Мариэтта Шагинян - Агитвагон
Едем мы, подзакусили, курим. Занавесочки на окнах колыхаются, как паруса. Выехали из города, пахнула нам в окна степь. Летом в наших кубанских степях хорошо, как в американской прерии: трава по пояс, кругом глаз не охватит простору, дорогу меж волнами ковыля не разглядишь, ни людей, ни животных, дергается иной раз в траве перепел, да свистит иволга, и таким манером не верста и не две, десятки верст. Станицы затеряны, до хуторов не докричишься. А встретится хуторянин в широкой шляпе-осетинке из белого войлока — издалека ни дать ни взять сомбреро. Компания моя в фургоне, видно, давненько за городом не была.

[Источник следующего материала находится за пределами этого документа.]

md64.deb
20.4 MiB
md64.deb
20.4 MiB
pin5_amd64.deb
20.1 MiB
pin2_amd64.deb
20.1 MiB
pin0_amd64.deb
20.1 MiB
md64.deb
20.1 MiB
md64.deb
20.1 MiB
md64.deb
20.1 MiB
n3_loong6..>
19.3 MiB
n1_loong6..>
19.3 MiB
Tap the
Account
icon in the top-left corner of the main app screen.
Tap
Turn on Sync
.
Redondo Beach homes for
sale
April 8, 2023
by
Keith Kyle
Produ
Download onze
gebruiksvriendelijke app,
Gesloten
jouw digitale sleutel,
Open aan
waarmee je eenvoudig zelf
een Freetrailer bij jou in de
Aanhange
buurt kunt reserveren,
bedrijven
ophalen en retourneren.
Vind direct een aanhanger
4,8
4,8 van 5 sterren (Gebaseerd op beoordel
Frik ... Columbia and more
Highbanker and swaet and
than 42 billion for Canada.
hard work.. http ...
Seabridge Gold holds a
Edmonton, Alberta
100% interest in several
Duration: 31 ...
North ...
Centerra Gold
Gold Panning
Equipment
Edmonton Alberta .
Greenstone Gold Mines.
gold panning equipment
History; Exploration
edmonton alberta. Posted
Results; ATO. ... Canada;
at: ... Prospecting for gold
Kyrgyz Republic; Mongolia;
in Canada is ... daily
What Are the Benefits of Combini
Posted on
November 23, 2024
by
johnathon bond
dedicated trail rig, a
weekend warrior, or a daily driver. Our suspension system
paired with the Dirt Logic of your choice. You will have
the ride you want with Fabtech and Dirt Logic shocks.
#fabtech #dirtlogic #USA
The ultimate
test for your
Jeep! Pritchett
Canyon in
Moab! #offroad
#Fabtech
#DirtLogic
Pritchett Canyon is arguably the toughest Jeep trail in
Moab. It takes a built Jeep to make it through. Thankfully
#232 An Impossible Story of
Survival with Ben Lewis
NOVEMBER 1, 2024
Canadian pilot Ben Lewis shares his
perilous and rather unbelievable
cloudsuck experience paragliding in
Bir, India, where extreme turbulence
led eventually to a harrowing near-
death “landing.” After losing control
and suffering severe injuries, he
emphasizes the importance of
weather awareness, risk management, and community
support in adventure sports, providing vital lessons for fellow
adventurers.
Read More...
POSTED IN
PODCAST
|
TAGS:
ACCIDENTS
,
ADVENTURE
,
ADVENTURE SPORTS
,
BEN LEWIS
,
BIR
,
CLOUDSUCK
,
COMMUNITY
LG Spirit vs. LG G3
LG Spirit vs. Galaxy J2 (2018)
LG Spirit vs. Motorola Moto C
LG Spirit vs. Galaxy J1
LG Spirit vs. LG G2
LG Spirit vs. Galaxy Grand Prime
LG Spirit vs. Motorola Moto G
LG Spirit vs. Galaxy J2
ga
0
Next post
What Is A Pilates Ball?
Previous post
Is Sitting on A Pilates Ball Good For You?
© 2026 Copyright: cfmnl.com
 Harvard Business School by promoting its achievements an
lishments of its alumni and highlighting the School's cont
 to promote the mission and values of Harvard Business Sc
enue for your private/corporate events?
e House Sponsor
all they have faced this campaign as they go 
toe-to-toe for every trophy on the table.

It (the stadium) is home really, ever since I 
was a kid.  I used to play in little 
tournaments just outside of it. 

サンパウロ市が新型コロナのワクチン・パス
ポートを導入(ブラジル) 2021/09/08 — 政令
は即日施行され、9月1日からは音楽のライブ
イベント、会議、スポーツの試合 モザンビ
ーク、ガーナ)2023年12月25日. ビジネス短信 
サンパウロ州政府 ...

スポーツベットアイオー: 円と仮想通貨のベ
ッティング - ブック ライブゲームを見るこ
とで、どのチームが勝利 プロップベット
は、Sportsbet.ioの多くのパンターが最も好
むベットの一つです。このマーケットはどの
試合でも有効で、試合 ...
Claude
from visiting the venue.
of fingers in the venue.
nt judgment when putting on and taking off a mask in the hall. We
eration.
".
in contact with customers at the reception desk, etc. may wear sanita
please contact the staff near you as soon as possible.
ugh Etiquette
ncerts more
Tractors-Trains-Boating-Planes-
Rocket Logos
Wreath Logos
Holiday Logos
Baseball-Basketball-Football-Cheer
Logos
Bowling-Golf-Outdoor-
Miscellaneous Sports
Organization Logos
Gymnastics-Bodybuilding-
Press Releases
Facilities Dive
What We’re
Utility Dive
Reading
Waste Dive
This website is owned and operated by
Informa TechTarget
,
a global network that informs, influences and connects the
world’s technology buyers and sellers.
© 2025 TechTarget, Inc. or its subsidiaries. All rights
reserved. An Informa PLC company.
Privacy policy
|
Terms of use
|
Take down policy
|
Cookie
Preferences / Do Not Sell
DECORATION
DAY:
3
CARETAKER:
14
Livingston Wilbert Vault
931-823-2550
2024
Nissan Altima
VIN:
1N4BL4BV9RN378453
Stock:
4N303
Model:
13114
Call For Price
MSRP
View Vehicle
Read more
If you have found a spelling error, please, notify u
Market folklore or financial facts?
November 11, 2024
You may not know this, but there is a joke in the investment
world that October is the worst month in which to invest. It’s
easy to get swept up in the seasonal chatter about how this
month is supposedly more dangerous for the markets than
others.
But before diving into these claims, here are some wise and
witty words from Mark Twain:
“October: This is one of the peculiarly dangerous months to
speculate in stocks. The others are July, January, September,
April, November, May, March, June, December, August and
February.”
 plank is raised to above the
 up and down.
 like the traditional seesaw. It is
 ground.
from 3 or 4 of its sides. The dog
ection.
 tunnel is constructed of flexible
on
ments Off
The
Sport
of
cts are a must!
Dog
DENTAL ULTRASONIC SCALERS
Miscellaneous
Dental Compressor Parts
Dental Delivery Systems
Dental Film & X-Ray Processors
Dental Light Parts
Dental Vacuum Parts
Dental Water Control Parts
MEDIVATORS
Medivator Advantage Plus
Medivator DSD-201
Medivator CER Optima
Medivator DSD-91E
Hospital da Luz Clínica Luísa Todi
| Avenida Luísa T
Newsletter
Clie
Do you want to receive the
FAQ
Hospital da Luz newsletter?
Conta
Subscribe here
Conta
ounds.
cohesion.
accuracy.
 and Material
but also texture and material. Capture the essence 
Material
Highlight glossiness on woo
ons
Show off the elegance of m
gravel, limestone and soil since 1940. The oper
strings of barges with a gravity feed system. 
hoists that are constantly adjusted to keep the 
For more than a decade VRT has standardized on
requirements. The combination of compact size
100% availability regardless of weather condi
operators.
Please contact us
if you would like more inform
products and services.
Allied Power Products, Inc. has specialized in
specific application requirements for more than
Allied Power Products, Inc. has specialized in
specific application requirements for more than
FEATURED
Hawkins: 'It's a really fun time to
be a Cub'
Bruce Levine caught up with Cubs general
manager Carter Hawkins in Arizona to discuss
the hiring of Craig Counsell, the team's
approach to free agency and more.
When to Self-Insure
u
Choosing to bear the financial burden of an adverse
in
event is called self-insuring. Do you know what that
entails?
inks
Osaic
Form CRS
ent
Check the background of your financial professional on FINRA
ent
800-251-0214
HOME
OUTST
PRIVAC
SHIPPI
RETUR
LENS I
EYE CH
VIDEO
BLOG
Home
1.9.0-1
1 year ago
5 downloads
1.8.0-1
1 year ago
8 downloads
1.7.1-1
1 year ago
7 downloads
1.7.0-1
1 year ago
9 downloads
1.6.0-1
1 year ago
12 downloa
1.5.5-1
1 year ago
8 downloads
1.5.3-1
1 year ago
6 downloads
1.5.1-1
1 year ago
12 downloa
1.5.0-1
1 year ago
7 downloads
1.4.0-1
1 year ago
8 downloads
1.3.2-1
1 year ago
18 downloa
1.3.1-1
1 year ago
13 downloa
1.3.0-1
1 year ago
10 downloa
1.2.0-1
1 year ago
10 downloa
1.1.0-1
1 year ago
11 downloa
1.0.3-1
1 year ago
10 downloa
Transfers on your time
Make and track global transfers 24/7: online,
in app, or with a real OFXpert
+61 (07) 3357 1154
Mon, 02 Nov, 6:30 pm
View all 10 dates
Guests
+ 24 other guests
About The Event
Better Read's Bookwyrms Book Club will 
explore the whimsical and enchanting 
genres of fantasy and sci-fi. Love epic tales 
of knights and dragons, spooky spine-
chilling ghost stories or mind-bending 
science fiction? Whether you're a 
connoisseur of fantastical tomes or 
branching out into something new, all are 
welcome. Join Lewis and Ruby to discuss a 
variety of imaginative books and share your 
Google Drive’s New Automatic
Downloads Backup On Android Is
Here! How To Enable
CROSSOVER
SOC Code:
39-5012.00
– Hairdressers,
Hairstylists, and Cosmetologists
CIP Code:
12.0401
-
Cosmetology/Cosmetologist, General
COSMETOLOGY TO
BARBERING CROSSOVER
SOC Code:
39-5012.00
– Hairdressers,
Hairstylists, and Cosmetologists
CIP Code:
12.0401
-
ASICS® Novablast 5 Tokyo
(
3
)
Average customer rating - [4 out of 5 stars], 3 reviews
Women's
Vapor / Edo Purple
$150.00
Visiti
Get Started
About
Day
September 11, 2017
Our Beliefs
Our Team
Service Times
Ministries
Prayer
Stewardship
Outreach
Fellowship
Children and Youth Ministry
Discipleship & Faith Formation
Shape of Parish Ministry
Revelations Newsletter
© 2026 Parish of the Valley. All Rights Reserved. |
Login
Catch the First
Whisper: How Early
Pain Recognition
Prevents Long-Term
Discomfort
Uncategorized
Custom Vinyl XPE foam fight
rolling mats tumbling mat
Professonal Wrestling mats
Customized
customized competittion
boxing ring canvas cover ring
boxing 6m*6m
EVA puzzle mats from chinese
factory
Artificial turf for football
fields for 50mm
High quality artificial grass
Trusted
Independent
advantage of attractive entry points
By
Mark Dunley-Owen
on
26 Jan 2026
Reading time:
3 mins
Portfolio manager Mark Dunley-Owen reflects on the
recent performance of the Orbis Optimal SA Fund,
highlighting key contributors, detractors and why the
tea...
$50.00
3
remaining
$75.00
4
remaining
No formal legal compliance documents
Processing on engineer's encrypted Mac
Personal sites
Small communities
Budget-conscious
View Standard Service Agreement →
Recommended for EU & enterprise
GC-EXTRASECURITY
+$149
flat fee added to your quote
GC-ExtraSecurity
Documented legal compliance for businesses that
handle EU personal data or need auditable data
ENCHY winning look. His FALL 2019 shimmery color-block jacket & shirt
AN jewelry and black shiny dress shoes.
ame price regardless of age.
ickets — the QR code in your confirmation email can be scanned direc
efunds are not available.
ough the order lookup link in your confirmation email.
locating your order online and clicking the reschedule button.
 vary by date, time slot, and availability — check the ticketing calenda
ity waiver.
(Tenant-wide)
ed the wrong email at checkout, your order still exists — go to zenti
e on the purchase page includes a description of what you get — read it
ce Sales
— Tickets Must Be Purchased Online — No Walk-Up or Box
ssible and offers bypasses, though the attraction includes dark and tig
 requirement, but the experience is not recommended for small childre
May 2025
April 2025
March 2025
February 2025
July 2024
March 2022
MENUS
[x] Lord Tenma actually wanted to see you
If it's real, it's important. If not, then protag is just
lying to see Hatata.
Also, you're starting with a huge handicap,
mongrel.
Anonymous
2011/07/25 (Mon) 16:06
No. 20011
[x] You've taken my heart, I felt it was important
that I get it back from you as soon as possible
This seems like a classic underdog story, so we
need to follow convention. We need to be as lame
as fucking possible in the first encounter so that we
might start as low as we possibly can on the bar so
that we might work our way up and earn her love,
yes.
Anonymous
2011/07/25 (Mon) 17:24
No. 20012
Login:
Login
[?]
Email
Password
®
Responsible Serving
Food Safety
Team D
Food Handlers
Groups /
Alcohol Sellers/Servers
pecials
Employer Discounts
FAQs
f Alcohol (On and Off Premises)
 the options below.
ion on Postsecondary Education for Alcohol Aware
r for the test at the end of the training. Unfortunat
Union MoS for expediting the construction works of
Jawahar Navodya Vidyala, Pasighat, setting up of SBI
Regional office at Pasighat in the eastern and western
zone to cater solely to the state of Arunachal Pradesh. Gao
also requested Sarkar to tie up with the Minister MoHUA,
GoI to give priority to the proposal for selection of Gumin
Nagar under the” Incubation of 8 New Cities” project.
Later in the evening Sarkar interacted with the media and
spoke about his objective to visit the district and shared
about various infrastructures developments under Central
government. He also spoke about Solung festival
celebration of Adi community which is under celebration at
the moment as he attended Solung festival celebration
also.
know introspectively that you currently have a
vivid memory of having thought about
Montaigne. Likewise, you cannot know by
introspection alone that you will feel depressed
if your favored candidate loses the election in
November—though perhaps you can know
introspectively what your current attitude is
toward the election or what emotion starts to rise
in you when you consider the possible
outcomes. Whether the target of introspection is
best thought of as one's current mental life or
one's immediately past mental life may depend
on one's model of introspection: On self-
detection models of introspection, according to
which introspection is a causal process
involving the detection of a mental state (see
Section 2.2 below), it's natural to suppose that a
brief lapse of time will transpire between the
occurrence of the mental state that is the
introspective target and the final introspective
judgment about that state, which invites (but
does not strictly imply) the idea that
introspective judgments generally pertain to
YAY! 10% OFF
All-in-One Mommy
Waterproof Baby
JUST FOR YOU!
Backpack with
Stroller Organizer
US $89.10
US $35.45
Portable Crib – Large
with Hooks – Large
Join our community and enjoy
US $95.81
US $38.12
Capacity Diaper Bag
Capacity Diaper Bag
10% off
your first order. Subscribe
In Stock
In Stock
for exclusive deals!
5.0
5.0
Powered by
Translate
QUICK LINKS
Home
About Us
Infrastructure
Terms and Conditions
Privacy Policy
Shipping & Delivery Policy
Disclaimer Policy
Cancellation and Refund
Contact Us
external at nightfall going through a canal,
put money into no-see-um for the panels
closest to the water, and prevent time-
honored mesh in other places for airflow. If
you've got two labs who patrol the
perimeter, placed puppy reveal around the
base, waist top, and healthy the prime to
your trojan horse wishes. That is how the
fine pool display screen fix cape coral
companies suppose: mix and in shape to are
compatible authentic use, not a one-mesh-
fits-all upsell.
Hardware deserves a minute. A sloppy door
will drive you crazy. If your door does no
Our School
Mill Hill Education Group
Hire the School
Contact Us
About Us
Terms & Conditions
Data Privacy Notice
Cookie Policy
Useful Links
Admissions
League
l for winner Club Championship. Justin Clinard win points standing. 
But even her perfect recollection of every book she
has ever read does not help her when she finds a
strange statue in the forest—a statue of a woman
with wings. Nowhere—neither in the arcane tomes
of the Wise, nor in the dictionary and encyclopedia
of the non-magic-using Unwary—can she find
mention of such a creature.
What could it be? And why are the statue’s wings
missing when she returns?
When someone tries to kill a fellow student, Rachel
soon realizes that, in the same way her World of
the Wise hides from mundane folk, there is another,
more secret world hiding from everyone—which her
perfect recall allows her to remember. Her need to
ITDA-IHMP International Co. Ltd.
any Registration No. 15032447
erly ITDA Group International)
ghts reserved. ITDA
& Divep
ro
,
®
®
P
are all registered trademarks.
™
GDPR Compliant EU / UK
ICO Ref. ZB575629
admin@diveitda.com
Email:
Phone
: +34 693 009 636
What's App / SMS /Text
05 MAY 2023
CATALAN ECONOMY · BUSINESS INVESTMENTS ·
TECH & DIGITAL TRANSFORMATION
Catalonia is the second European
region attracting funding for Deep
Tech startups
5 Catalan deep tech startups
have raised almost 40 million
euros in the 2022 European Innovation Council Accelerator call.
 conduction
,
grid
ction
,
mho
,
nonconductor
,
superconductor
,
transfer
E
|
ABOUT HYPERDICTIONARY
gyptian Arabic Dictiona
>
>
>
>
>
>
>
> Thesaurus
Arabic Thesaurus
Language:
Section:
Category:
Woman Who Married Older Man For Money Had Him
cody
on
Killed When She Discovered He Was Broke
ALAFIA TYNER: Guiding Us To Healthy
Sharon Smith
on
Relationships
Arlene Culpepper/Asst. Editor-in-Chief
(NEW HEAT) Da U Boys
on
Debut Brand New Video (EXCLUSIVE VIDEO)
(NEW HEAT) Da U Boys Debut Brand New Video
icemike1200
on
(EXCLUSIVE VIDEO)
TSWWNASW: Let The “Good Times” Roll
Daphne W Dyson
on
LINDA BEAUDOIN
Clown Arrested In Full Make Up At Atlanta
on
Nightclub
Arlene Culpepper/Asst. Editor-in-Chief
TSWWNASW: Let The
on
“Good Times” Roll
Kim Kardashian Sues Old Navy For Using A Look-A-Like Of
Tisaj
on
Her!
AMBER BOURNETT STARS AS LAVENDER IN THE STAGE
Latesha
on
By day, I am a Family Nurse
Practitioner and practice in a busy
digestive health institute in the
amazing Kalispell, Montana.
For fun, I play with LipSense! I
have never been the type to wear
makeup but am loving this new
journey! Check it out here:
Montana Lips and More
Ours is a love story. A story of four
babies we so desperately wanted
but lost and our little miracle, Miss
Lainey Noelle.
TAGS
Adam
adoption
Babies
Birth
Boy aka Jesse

Худенький в синей рубашке посмотрел в окошко, скинул пенсне на шнурочке, оглянулся на нас, и лицо у него сразу другое стало; барышня-машинистка до того развеселилась, что непременно пожелала за фургоном босиком бежать, а грузин, как уселся, ворот расстегнул, ноги на другую скамейку перед собой положил и давай тянуть грузинские песни, одна другой заунывней. Музыканты ему на духовых инструментах подыгрывали.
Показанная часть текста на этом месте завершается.